Whistle-Blowers Should Fear Insider-Trade Ruling, Defendants Say
(Bloomberg) -- Two former Deerfield Management Co. partners convicted of insider trading with secret government information asked a U.S. appeals court to reconsider a ruling they claim threatens whistleblowers and good-government advocates who disclose wrongdoing by officials.
Robert Olan and Theodore Huber, who traded health-industry stocks on the tips they got about Medicare reimbursement rates, on Monday asked the full federal appeals court in Manhattan to reconsider an earlier ruling by a three-judge panel, citing the “extraordinary consequences” if it’s not reversed.
Olan and Huber want a review of a Dec. 30 decision by the panel, which ruled 2-1 that confidential information about future regulatory moves is property that can be the subject of a prosecution when it’s stolen and used to profit in the stock market.
The panel also made such prosecutions easier by concluding that it is no longer necessary to prove inside traders know that leakers of secret information did so in exchange for a “personal benefit,” such as cash. That requirement had been part of insider-trading law for four decades.
Olan and Huber argued the court’s ruling, which upheld their insider-trading convictions along with those of consultant David Blaszczak and tipster Christopher Worrall, threatens those who publicize internal government deliberations to expose wrongdoing.
Blaszczak and Worrall filed papers Monday asking the full court to throw out their convictions, claiming there wasn’t enough trial evidence against them. They also agreed with the broader arguments made by Olan and Huber in their filing.
The Manhattan-based appeals court is one level below the U.S. Supreme Court and hears cases from New York, Connecticut and Vermont. As a consequence, its decisions affect most insider-trading and other criminal cases targeting Wall Street.
The four men were convicted in May 2018 after a trial in Manhattan. Blaszczak received a one-year jail term. Worrall was sentenced to 20 months, and Olan and Huber each got three years.
Deerfield, which paid Blaszczak about $1 million in fees, used the information from him to make more than $3.5 million in profit, prosecutors said.
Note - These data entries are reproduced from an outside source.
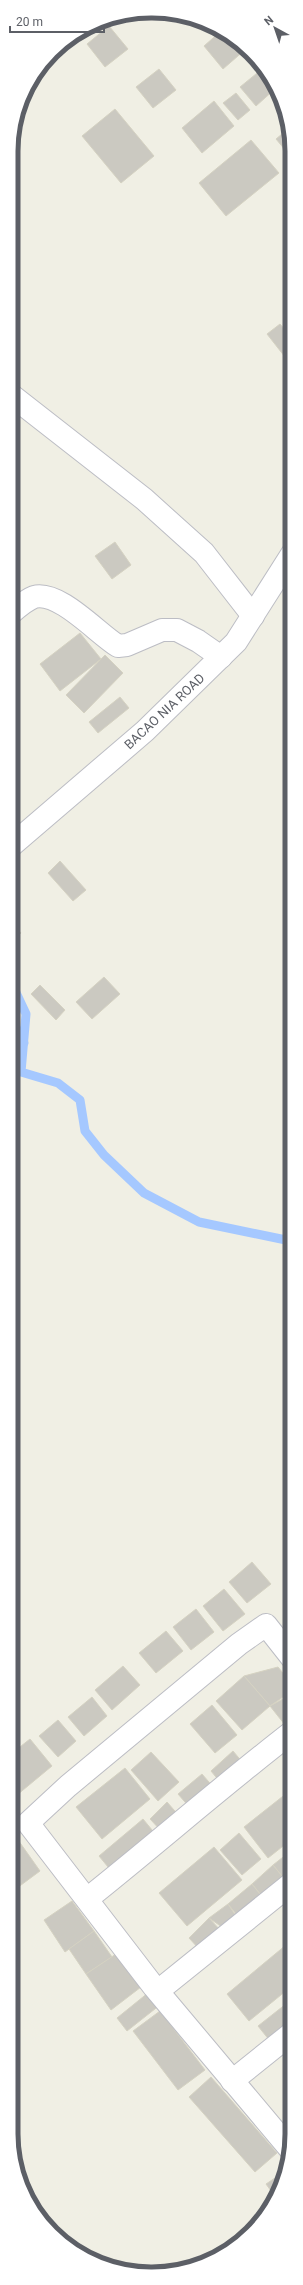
<svg xmlns="http://www.w3.org/2000/svg" width="303" height="2285" viewBox="0 0 303 2285" font-family="Roboto,sans-serif">
  <style>
    .lines { fill: none; stroke-linecap: round; stroke-linejoin: round }
    .stream { stroke: #a5c8ff; stroke-width: 9 }
    .building { fill: #cbc9c1; stroke: #d5d2c2 }
    .minor-casing { stroke: #bcbdc4; stroke-width: 24 }
    .minor { stroke: #fff; stroke-width: 22 }
    .labels { text-anchor: middle; stroke-width: 4; stroke-linejoin: round; paint-order: stroke }
    .street-label { font-size: 13px; fill: #5c5f66; stroke: #fff }
    .rim { fill: none; stroke: #5c5f66; stroke-width: 5 }
  </style>
  <rect width="100%" height="100%" fill="#f0efe4"/>
  <g class="lines">
    <g class="stream">
      <polyline points="11,982 26,1014 21,1072 58,1083 80,1100 85,1131 104,1155 144,1193 199,1222 286,1240 292,1248"/>
      <polyline points="11,1018 24,1043"/>
    </g>
  </g>
  <g class="building">
    <polygon points="169,14 184,18 177,23"/>
    <polygon points="109,26 128,49 105,67 87,44"/>
    <polygon points="221,31 246,49 223,69 204,46"/>
    <polygon points="159,69 176,90 153,108 136,87"/>
    <polygon points="262,69 275,89 256,106 240,87"/>
    <polygon points="236,93 250,110 238,120 223,103"/>
    <polygon points="214,101 234,126 202,153 182,128"/>
    <polygon points="115,109 154,156 121,183 82,136"/>
    <polygon points="288,129 292,143 291,157 276,139"/>
    <polygon points="251,140 279,173 226,216 199,183"/>
    <polygon points="280,324 292,338 292,352 285,357 267,334"/>
    <polygon points="115,542 131,565 112,579 95,556"/>
    <polygon points="80,633 101,659 60,691 40,664"/>
    <polygon points="105,655 123,673 84,713 66,695"/>
    <polygon points="120,697 129,708 98,733 89,722"/>
    <polygon points="60,861 86,890 73,901 48,873"/>
    <polygon points="11,922 21,933 13,941 11,940"/>
    <polygon points="104,977 120,994 92,1019 76,1002"/>
    <polygon points="40,985 65,1010 56,1020 31,994"/>
    <polygon points="252,1562 271,1584 247,1603 229,1582"/>
    <polygon points="224,1589 245,1614 223,1631 203,1606"/>
    <polygon points="196,1609 214,1632 191,1650 173,1627"/>
    <polygon points="166,1631 183,1651 156,1673 139,1653"/>
    <polygon points="123,1666 140,1685 112,1710 95,1690"/>
    <polygon points="278,1667 292,1684 292,1691 270,1706 244,1676"/>
    <polygon points="244,1676 270,1706 242,1730 216,1701"/>
    <polygon points="292,1694 292,1728 289,1730 270,1706"/>
    <polygon points="92,1697 107,1716 84,1736 68,1717"/>
    <polygon points="212,1705 237,1735 215,1753 190,1724"/>
    <polygon points="58,1720 76,1741 58,1757 39,1736"/>
    <polygon points="30,1739 52,1766 11,1800 11,1754"/>
    <polygon points="233,1751 243,1763 220,1782 211,1771"/>
    <polygon points="151,1752 179,1782 158,1801 131,1770"/>
    <polygon points="125,1768 150,1799 102,1839 76,1807"/>
    <polygon points="202,1774 215,1789 191,1809 178,1794"/>
    <polygon points="292,1789 292,1839 268,1858 244,1827"/>
    <polygon points="167,1802 181,1818 164,1834 150,1819"/>
    <polygon points="143,1819 157,1836 113,1873 99,1856"/>
    <polygon points="11,1830 40,1871 17,1888 11,1880"/>
    <polygon points="239,1833 261,1859 242,1875 220,1850"/>
    <polygon points="214,1847 242,1880 187,1926 159,1893"/>
    <polygon points="292,1850 292,1877 286,1881 273,1865"/>
    <polygon points="273,1865 286,1881 264,1899 252,1884"/>
    <polygon points="252,1884 264,1899 240,1919 228,1904"/>
    <polygon points="72,1901 94,1931 65,1952 44,1920"/>
    <polygon points="228,1904 236,1916 222,1927 209,1918"/>
    <polygon points="209,1918 221,1931 200,1950 189,1938"/>
    <polygon points="94,1931 112,1957 86,1974 69,1949"/>
    <polygon points="292,1940 292,1986 249,2021 227,1994"/>
    <polygon points="116,1954 141,1987 111,2010 86,1974"/>
    <polygon points="154,1988 165,2001 127,2031 117,2018"/>
    <polygon points="291,2000 292,2025 270,2041 258,2026"/>
    <polygon points="160,2011 205,2070 178,2090 133,2031"/>
    <polygon points="211,2077 277,2153 255,2172 189,2097"/>
    <polygon points="284,2172 277,2196 276,2198 266,2184"/>
  </g>
  <g class="lines">
    <defs>
      <g id="minor">
        <polyline points="11,395 144,499 204,553 253,616"/>
        <path d="M11,613C18,607 26,600 34,597C59,590 98,634 118,646L127,645L162,630H177L198,641L221,657"/>
        <polyline points="11,846 145,731 236,642 292,554"/>
        <path d="M87,1899C156,1844 222,1786 292,1732"/>
        <polyline points="158,1991 292,1883"/>
        <polyline points="232,2081 292,2033"/>
        <polyline points="290,2149 154,1987 28,1823 68,1786 239,1644 266,1625 292,1658"/>
      </g>
    </defs>
    <use href="#minor" class="minor-casing"/>
    <use href="#minor" class="minor"/>
  </g>
  <g class="labels">
    <g class="street-label">
      <text transform="translate(164 711) rotate(-43)" y="5">BACAO NIA ROAD</text>
    </g>
  </g>
  <path d="M0 0H303V2285H0ZM151 18H152A133 133 0 0 1 285 151V2134A133 133 0 0 1 152 2267H151A133 133 0 0 1 18 2134V151A133 133 0 0 1 151 18Z" fill="#fff" fill-rule="evenodd"/>
  <path class="rim" d="M151 18H152A133 133 0 0 1 285 151V2134A133 133 0 0 1 152 2267H151A133 133 0 0 1 18 2134V151A133 133 0 0 1 151 18Z"/>
  <g transform="translate(275 28) rotate(320)" stroke="#ffffff" stroke-width="3" paint-order="stroke">
  <path d="M0-3L7 15L0 10L-7 15Z" fill="#5c5f66"/>
  <text y="-6" font-size="11" font-weight="bold" text-anchor="middle" fill="#5c5f66">N</text>
  </g>
  <path d="M10 26v6h94v-6" fill="none" stroke="#5c5f66" stroke-width="2"/>
  <text x="16" y="26" font-size="12" fill="#5c5f66" stroke="#ffffff" stroke-width="3" paint-order="stroke">20 m</text>
</svg>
The firm agreed in 2017 to pay $4.6 million to settle U.S. Securities and Exchange Commission claims that it failed to properly supervise employees, without admitting or denying the allegations.
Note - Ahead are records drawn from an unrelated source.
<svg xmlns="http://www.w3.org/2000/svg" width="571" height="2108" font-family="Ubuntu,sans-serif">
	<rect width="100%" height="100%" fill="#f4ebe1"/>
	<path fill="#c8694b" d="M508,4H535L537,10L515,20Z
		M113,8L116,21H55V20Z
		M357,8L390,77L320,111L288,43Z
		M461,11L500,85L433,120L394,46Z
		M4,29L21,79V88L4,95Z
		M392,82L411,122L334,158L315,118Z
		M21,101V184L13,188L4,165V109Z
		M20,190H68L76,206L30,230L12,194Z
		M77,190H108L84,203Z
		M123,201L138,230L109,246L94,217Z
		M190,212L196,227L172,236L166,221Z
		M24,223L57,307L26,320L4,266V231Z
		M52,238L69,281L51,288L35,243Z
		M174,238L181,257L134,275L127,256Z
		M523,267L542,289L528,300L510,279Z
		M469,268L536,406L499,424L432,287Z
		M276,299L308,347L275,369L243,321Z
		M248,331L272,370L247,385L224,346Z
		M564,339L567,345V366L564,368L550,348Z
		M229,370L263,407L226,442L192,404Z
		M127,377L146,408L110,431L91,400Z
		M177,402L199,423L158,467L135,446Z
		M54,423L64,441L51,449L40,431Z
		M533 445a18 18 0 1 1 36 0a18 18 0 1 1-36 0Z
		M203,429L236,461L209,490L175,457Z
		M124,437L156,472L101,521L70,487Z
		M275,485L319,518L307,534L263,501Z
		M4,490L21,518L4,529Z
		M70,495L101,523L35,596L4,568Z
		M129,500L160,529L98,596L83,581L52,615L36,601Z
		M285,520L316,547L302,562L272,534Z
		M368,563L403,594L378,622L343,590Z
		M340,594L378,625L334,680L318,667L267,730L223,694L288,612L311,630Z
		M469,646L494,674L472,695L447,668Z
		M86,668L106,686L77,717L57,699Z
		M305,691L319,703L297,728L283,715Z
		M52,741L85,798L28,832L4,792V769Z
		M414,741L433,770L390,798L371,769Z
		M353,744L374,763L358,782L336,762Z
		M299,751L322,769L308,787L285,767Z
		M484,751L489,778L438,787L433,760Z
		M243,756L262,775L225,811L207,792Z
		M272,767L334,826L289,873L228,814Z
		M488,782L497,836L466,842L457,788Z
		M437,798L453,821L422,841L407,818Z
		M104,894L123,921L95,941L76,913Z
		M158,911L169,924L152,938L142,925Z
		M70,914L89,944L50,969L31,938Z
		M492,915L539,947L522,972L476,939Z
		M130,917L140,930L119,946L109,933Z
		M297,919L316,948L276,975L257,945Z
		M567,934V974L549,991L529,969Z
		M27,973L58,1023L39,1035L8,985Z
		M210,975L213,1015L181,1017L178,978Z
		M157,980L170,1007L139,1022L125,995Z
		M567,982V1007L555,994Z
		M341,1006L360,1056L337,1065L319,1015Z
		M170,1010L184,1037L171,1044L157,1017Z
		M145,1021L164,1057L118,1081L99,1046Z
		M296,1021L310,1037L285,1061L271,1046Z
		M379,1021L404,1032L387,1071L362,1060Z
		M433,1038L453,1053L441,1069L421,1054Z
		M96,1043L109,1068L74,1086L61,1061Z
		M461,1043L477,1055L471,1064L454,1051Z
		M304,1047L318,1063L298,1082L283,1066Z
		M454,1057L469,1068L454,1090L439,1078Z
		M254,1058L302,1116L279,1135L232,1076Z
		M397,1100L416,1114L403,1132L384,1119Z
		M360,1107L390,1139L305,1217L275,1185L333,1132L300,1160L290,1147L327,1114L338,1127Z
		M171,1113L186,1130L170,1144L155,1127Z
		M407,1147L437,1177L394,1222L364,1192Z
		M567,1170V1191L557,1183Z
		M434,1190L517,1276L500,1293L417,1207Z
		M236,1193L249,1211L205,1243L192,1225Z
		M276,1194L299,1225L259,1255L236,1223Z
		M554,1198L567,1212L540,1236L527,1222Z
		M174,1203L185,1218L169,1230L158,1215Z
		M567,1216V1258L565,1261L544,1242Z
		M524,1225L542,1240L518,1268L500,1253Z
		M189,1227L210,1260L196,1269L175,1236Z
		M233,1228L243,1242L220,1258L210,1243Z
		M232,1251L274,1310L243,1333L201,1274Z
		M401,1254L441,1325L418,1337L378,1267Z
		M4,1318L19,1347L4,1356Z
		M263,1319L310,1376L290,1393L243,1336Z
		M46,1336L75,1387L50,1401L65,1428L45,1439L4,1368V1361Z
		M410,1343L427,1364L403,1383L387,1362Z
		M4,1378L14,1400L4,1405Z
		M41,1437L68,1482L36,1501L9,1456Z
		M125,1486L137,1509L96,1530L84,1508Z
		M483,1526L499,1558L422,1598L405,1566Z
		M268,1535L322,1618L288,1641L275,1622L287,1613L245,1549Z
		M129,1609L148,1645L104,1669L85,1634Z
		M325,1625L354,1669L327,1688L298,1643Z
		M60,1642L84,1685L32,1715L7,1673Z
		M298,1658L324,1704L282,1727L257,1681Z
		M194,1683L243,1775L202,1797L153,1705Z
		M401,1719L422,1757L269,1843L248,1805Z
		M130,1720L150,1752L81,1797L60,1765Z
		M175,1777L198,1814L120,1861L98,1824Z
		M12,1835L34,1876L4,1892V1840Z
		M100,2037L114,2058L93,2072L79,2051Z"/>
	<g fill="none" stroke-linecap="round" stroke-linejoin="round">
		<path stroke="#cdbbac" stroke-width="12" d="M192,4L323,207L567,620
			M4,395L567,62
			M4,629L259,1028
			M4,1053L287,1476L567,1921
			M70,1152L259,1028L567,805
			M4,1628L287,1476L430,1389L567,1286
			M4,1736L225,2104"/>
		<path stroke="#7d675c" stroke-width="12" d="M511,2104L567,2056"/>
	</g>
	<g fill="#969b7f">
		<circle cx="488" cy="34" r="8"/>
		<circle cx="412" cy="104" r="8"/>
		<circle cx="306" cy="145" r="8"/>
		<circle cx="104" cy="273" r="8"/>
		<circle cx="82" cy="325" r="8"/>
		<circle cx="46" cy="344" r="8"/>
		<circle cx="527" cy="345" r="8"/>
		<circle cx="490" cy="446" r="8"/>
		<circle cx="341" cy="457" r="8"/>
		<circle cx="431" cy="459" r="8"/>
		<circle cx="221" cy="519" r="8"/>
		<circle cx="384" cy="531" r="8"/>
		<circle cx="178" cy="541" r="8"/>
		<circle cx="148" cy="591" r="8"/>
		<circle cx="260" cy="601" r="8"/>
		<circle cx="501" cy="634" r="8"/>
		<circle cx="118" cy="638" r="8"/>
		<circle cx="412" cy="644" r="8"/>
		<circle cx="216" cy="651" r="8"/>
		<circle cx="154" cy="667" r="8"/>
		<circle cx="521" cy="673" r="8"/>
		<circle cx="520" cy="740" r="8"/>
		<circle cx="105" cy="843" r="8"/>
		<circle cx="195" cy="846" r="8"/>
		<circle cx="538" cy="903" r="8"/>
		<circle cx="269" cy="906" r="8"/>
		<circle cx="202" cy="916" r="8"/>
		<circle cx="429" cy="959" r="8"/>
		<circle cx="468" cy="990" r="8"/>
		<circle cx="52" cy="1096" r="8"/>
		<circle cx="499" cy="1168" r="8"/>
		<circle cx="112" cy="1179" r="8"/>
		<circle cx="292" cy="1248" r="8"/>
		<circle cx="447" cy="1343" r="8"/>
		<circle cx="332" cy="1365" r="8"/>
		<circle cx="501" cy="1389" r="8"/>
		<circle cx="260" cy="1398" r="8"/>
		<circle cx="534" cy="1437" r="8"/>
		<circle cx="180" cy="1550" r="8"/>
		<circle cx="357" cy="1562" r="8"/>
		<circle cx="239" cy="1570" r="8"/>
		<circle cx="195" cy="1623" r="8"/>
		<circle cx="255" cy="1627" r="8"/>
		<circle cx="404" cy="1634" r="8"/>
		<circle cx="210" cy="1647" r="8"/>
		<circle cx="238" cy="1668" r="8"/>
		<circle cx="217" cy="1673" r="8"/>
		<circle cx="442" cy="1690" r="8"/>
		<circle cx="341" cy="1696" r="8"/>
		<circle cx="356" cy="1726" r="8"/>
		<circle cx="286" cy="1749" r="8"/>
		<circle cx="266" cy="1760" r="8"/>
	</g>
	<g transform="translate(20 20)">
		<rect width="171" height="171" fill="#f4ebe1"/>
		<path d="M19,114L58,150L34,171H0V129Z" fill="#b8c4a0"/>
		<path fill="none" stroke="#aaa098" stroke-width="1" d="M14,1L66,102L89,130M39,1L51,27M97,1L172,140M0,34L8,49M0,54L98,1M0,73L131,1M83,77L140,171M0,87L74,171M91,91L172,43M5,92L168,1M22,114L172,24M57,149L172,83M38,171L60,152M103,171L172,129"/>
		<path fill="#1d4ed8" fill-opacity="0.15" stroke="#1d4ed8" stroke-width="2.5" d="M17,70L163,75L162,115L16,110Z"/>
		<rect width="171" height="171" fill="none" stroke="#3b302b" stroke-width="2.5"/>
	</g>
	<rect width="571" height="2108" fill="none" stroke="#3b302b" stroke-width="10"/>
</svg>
What made the Blaszczak case different from most insider-trading prosecutions is that it revolved around government rather than corporate secrets. Blaszczak, the one-time “King of Political Intelligence,” was a former Medicare official who passed along tips he got from Worrall, his friend at the agency.
The case is U.S. V. Blaszczak, 18-2825, U.S. Court of Appeals for the Second Circuit (Manhattan).